Cyacomb focuses on blocking known child abuse material. What do you think of tools to recognise new abuse content, using artificial intelligence?
"Yes, and it is now possible to build phones or apps that are safe in this way. I think we definitely have to put this technology on phones for children. This will prevent them from accidentally or otherwise sharing intimate images of themselves or receiving obscene images that damage their development. This technique is also necessary in the fight against online abuse, they solve different pieces of the same puzzle."
The numbers are huge and you hear very intense stories about online child abuse. Do you ever feel powerless in the fight against this injustice?
"That feeling can indeed creep up on me. But whenever I feel this way, it brings to mind a comparison by Julie Inman Grant*, the Australian eSafety Commissioner. She compares the fight for safe internet with the fight for road safety.

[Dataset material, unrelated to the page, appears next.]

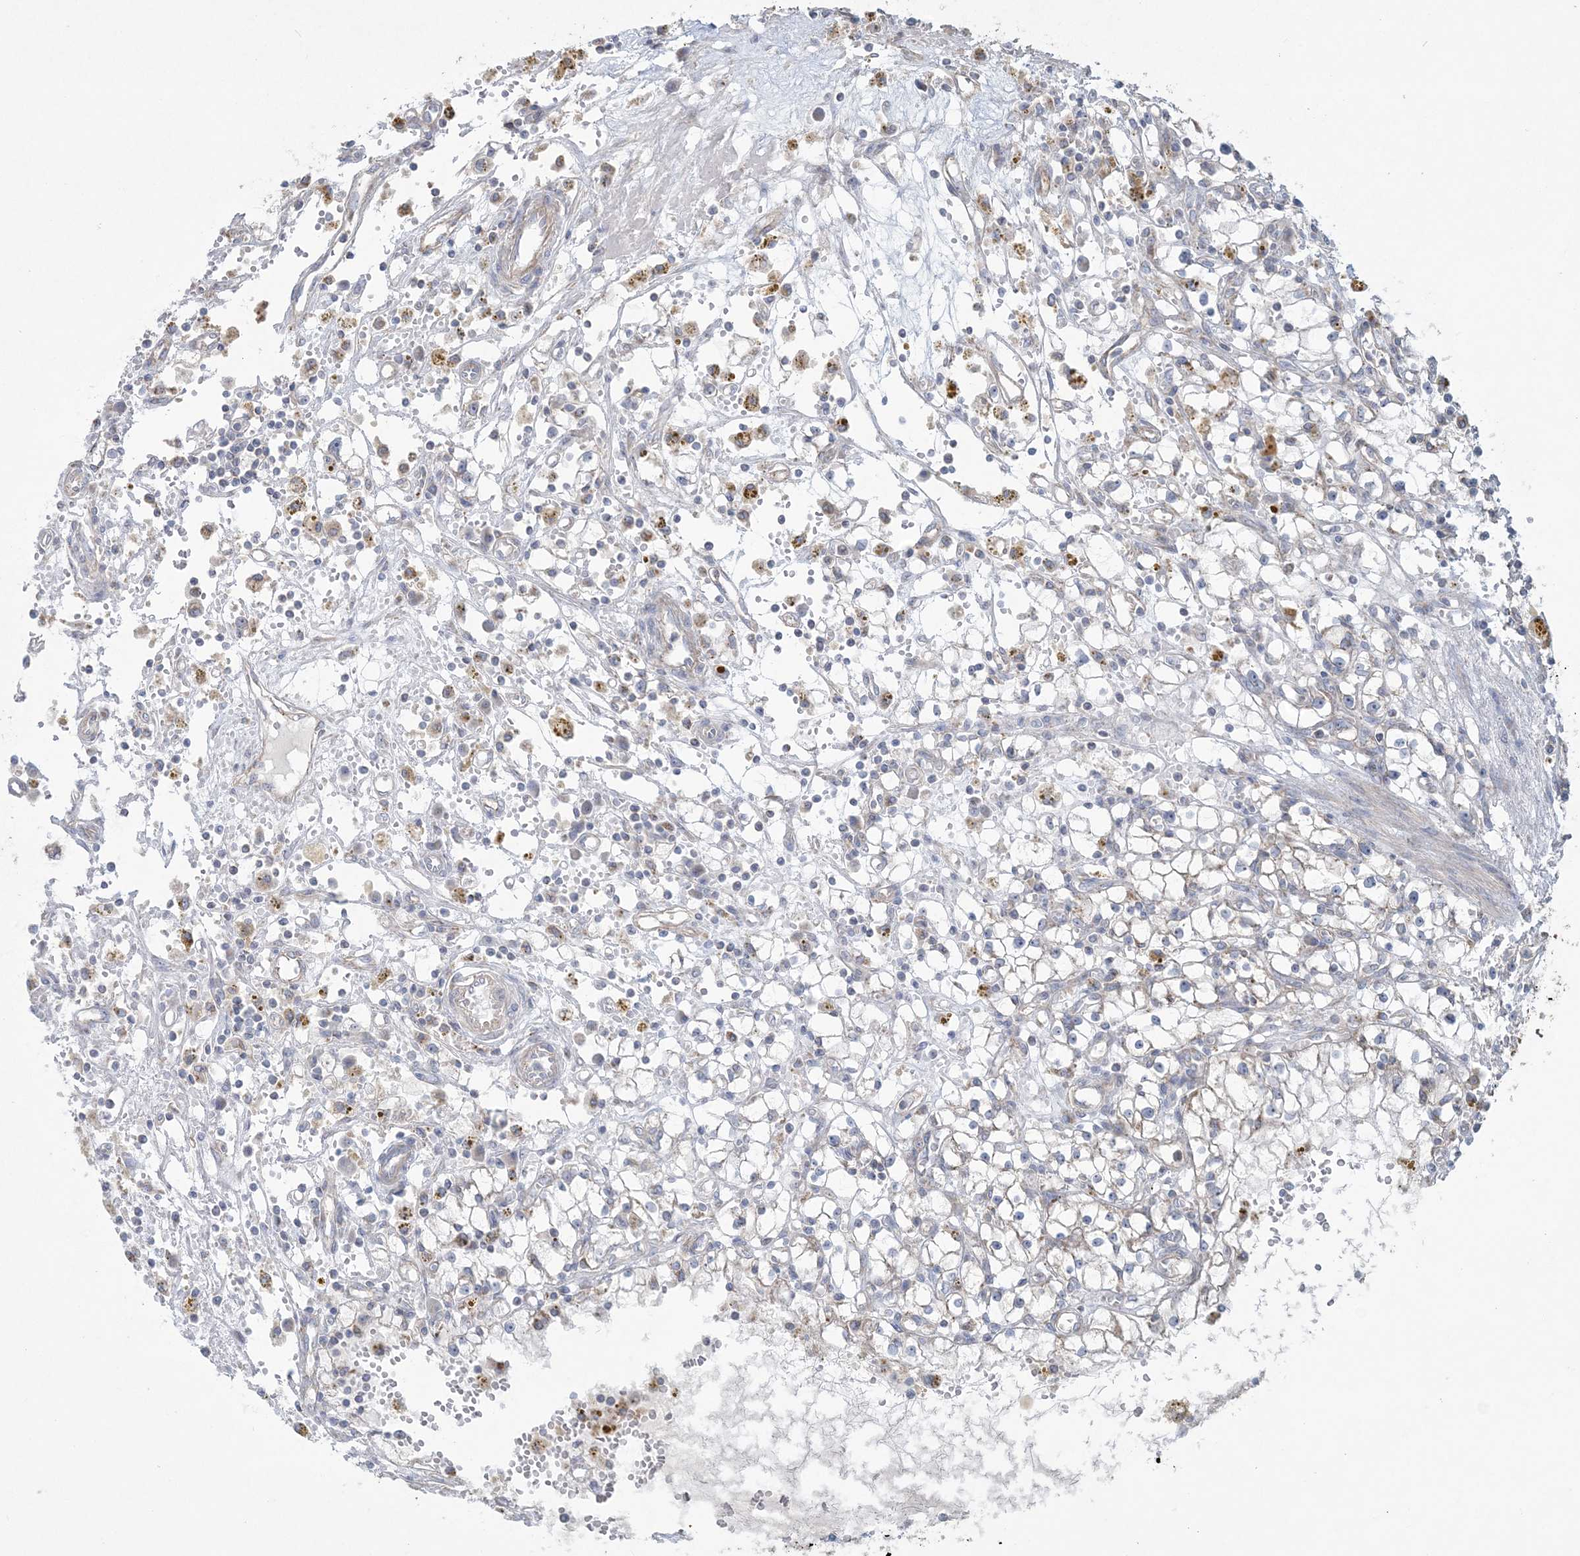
{"staining": {"intensity": "negative", "quantity": "none", "location": "none"}, "tissue": "renal cancer", "cell_type": "Tumor cells", "image_type": "cancer", "snomed": [{"axis": "morphology", "description": "Adenocarcinoma, NOS"}, {"axis": "topography", "description": "Kidney"}], "caption": "Immunohistochemistry of human renal cancer displays no positivity in tumor cells.", "gene": "TTC7A", "patient": {"sex": "male", "age": 56}}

If you had had a car accident in America in the 1960s, you probably would have died. If you had hit something, you would have flown out through your windshield, and if the accident wasn't fatal, the landing was. Or the steering column collapsed and went through your chest. If you were hit from behind, the fuel tank broke, and you died from a fire in your car. And at the time, the car manufacturers said: 'The car is great. Look at mobility. Plan the holidays. The car gives us so much freedom. And those car accidents? They will always be.'
Still, scientists found that some cars had a much higher rate of fatal accidents than others. They were designed to be safer. So people said: ‘Wait a minute, why don't we make all cars as safe as the safest cars?’ For example, seat belts became mandatory, which caused a lot of resistance from car manufacturers: 'You will nip innovation in the bud,' they shouted. 'Cars will become too expensive. Consumers have the right to choose what they buy. We should not force them to add seat belts. We will no longer be able to make innovative designs. People will no longer be able to afford cars.'
All the same arguments we hear from tech companies these days about measures for online safety. Despite all protests, seat belts became mandatory. And guess what? The number of road deaths fell enormously.
Julie Inman Grant's thesis is that we are currently just before the 'seatbelt moment' for online safety. The internet and all social platforms are wonderful inventions. They have done a lot of good by bringing people into contact with each other. But they also do horrible things. But just as the first step was to fit seat belts, the first step is to block known child abuse wherever it occurs. It is now up to the politicians. We need courageous politicians who are willing to tackle this scourge."
* Julie Inman Grant is Australia's eSafety Commissioner, responsible for leading the world's first government agency dedicated to the online safety of citizens.
What do you think of IJM's work?
I think IJM is doing a great job right now in bridging the gap between people like me, who are technologists and kind of domain experts, and European governments and the European Parliament. IJM brings technologists and policymakers together with a deep understanding of the problem and a strong motivation to solve it. That's why I love working with IJM in any way I can. We are fighting against the same injustice and are different pieces of the solution. We can develop great technology against online child abuse, but without policy advocacy, these tools will remain on the shelf. That's where IJM comes in as a bridge and connector."
"We need courageous politicians who are willing to tackle this scourge of violence."